[What the exercise asks]: Each entry is to be retyped exactly as it appears. Leave the images out.

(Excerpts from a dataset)

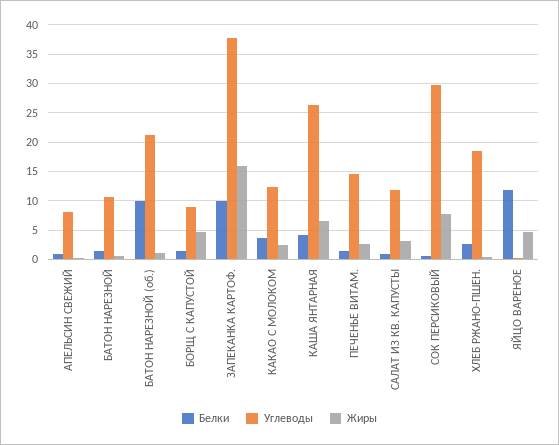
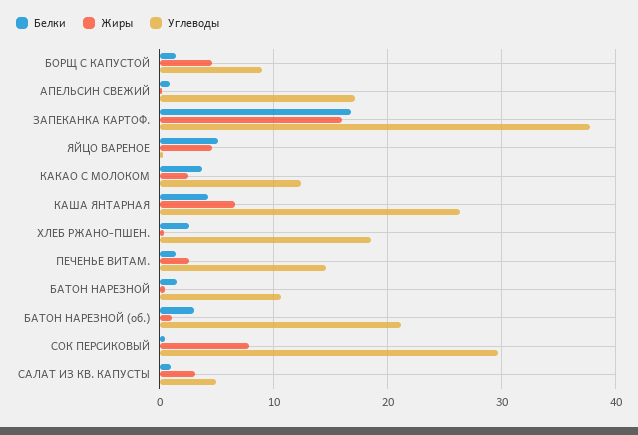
Углеводы, АПЕЛЬСИН СВЕЖИЙ: 7.5 -> 17
Белки, БАТОН НАРЕЗНОЙ (об.): 10 -> 3
Белки, ЗАПЕКАНКА КАРТОФ.: 10 -> 17
Углеводы, САЛАТ ИЗ КВ. КАПУСТЫ: 12.5 -> 5
Белки, ЯЙЦО ВАРЕНОЕ: 12.5 -> 5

[Response to this task]:
Углеводы, АПЕЛЬСИН СВЕЖИЙ: 7.5 -> 17
Белки, БАТОН НАРЕЗНОЙ (об.): 10 -> 3
Белки, ЗАПЕКАНКА КАРТОФ.: 10 -> 17
Углеводы, САЛАТ ИЗ КВ. КАПУСТЫ: 12.5 -> 5
Белки, ЯЙЦО ВАРЕНОЕ: 12.5 -> 5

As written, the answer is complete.